• Task to complete
Please restate, exactly, only the lines from the beginning of the listing below through the line containing "This document sets", with the pictures left out.

• Records shown
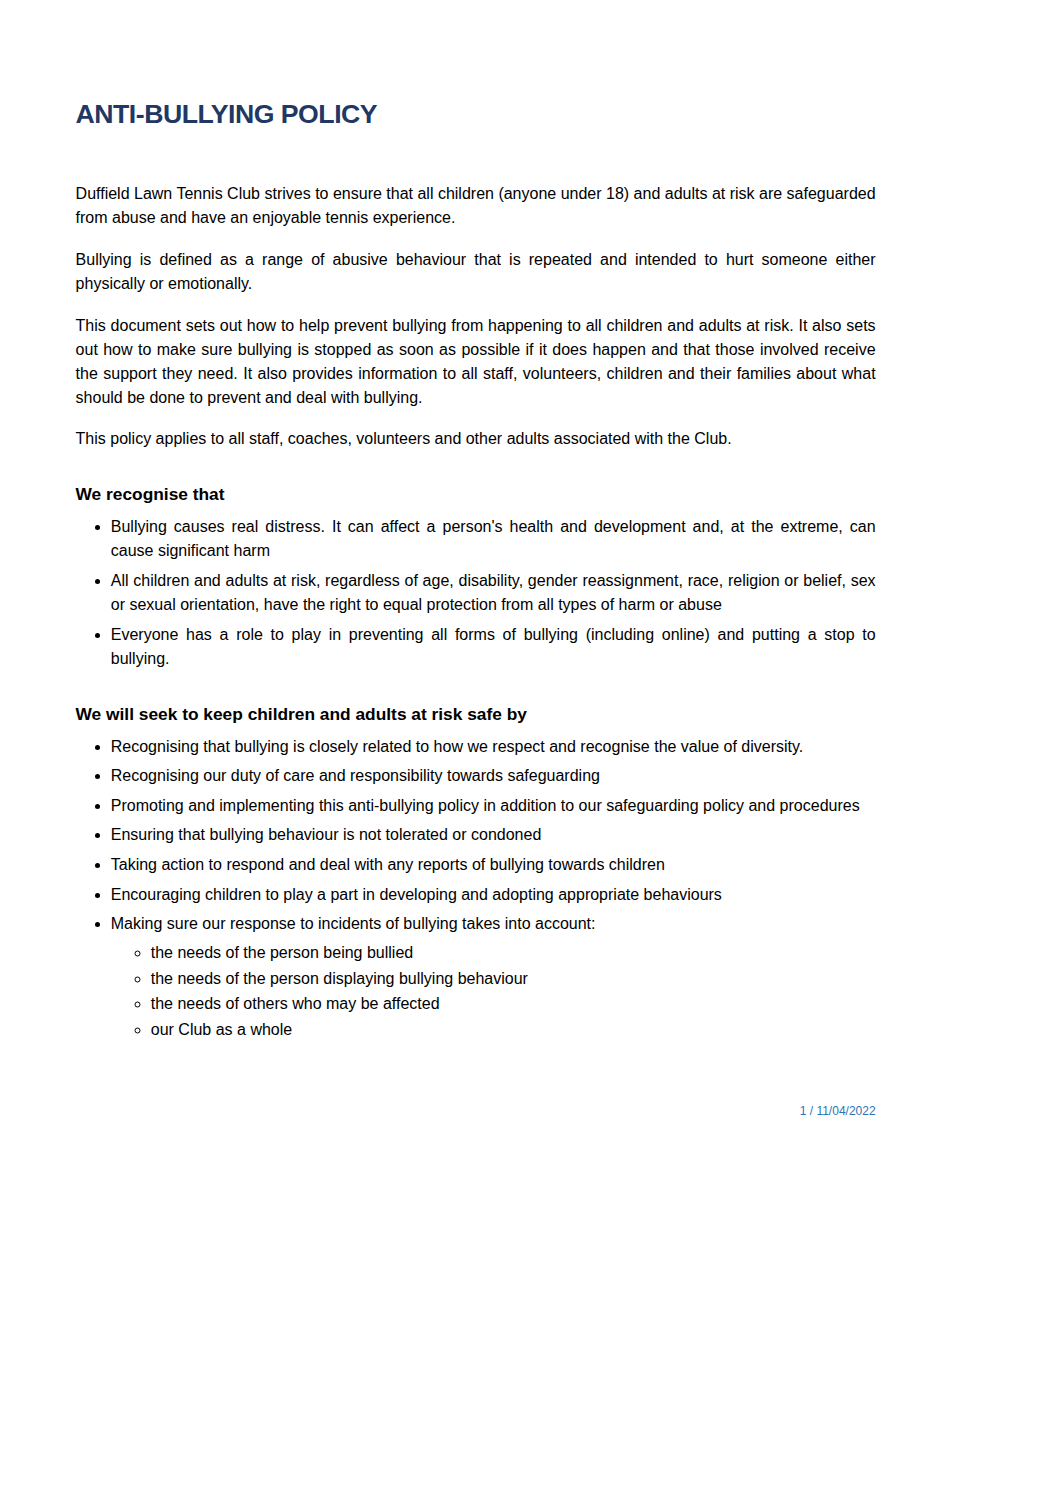ANTI-BULLYING POLICY
Duffield Lawn Tennis Club strives to ensure that all children (anyone under 18) and adults at risk are safeguarded from abuse and have an enjoyable tennis experience.
Bullying is defined as a range of abusive behaviour that is repeated and intended to hurt someone either physically or emotionally.
This document sets out how to help prevent bullying from happening to all children and adults at risk. It also sets out how to make sure bullying is stopped as soon as possible if it does happen and that those involved receive the support they need. It also provides information to all staff, volunteers, children and their families about what should be done to prevent and deal with bullying.
This policy applies to all staff, coaches, volunteers and other adults associated with the Club.
We recognise that
Bullying causes real distress. It can affect a person's health and development and, at the extreme, can cause significant harm
All children and adults at risk, regardless of age, disability, gender reassignment, race, religion or belief, sex or sexual orientation, have the right to equal protection from all types of harm or abuse
Everyone has a role to play in preventing all forms of bullying (including online) and putting a stop to bullying.
We will seek to keep children and adults at risk safe by
Recognising that bullying is closely related to how we respect and recognise the value of diversity.
Recognising our duty of care and responsibility towards safeguarding
Promoting and implementing this anti-bullying policy in addition to our safeguarding policy and procedures
Ensuring that bullying behaviour is not tolerated or condoned
Taking action to respond and deal with any reports of bullying towards children
Encouraging children to play a part in developing and adopting appropriate behaviours
Making sure our response to incidents of bullying takes into account:
the needs of the person being bullied
the needs of the person displaying bullying behaviour
the needs of others who may be affected
our Club as a whole
1 / 11/04/2022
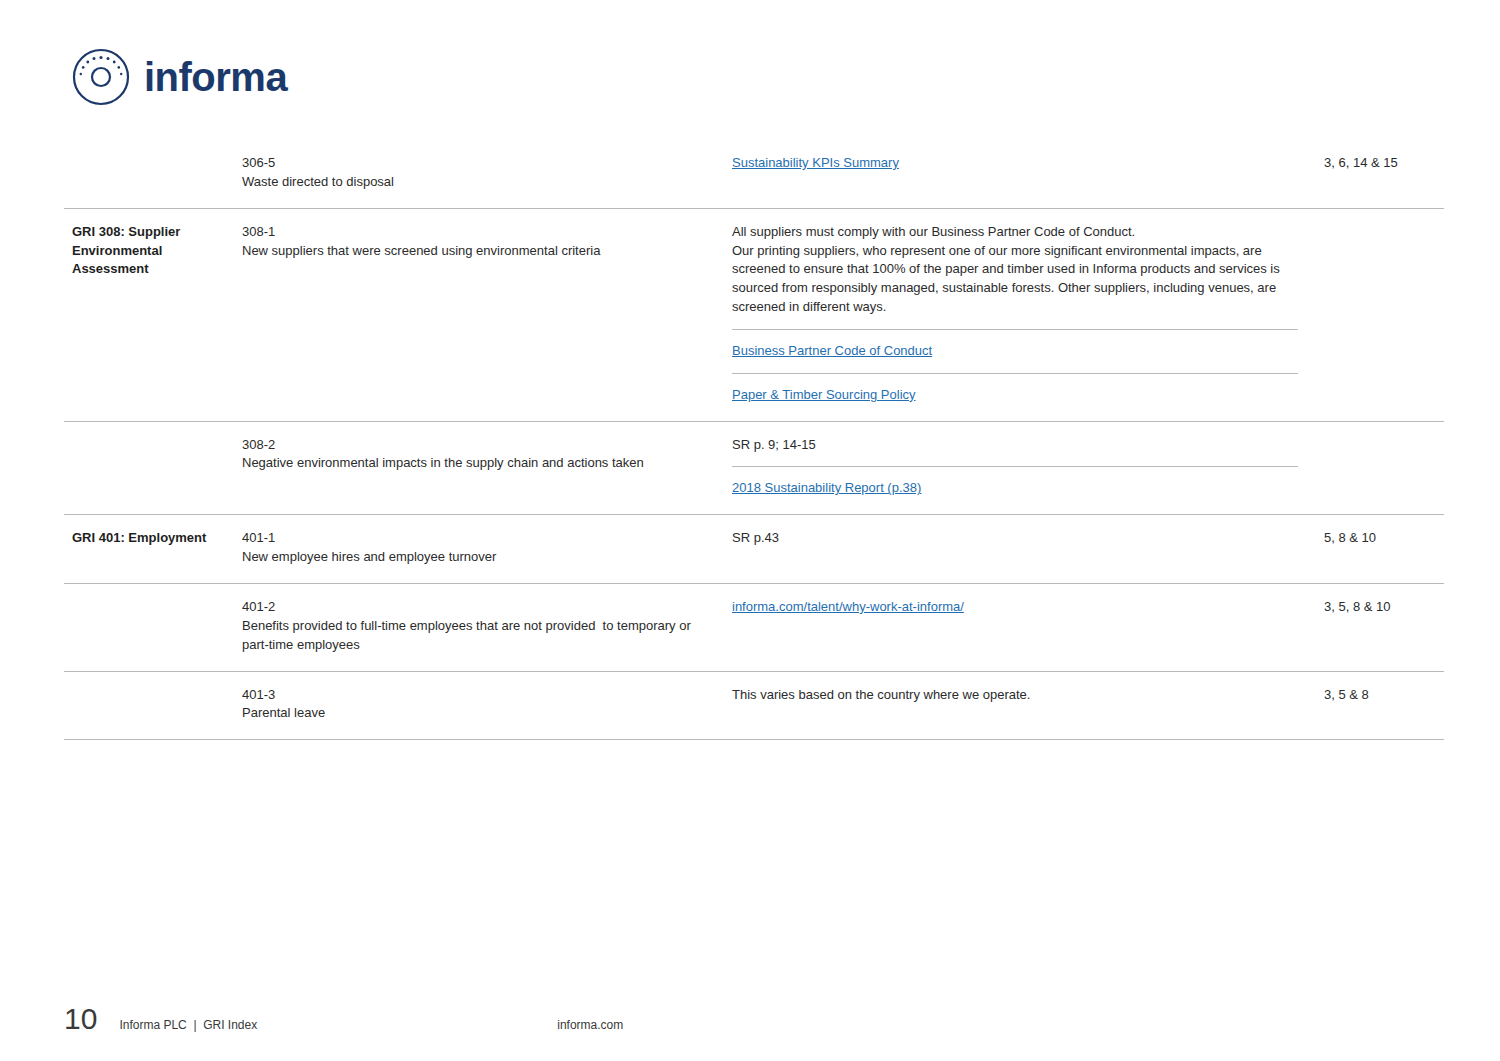informa
| | 306-5 Waste directed to disposal | Sustainability KPIs Summary | 3, 6, 14 & 15 |
| GRI 308: Supplier Environmental Assessment | 308-1 New suppliers that were screened using environmental criteria | All suppliers must comply with our Business Partner Code of Conduct. Our printing suppliers, who represent one of our more significant environmental impacts, are screened to ensure that 100% of the paper and timber used in Informa products and services is sourced from responsibly managed, sustainable forests. Other suppliers, including venues, are screened in different ways. Business Partner Code of Conduct Paper & Timber Sourcing Policy | |
| | 308-2 Negative environmental impacts in the supply chain and actions taken | SR p. 9; 14-15 2018 Sustainability Report (p.38) | |
| GRI 401: Employment | 401-1 New employee hires and employee turnover | SR p.43 | 5, 8 & 10 |
| | 401-2 Benefits provided to full-time employees that are not provided to temporary or part-time employees | informa.com/talent/why-work-at-informa/ | 3, 5, 8 & 10 |
| | 401-3 Parental leave | This varies based on the country where we operate. | 3, 5 & 8 |
10
Informa PLC | GRI Index
informa.com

• Answer for this exercise
ANTI-BULLYING POLICY
Duffield Lawn Tennis Club strives to ensure that all children (anyone under 18) and adults at risk are safeguarded from abuse and have an enjoyable tennis experience.
Bullying is defined as a range of abusive behaviour that is repeated and intended to hurt someone either physically or emotionally.
This document sets out how to help prevent bullying from happening to all children and adults at risk. It also sets out how to make sure bullying is stopped as soon as possible if it does happen and that those involved receive the support they need. It also provides information to all staff, volunteers, children and their families about what should be done to prevent and deal with bullying.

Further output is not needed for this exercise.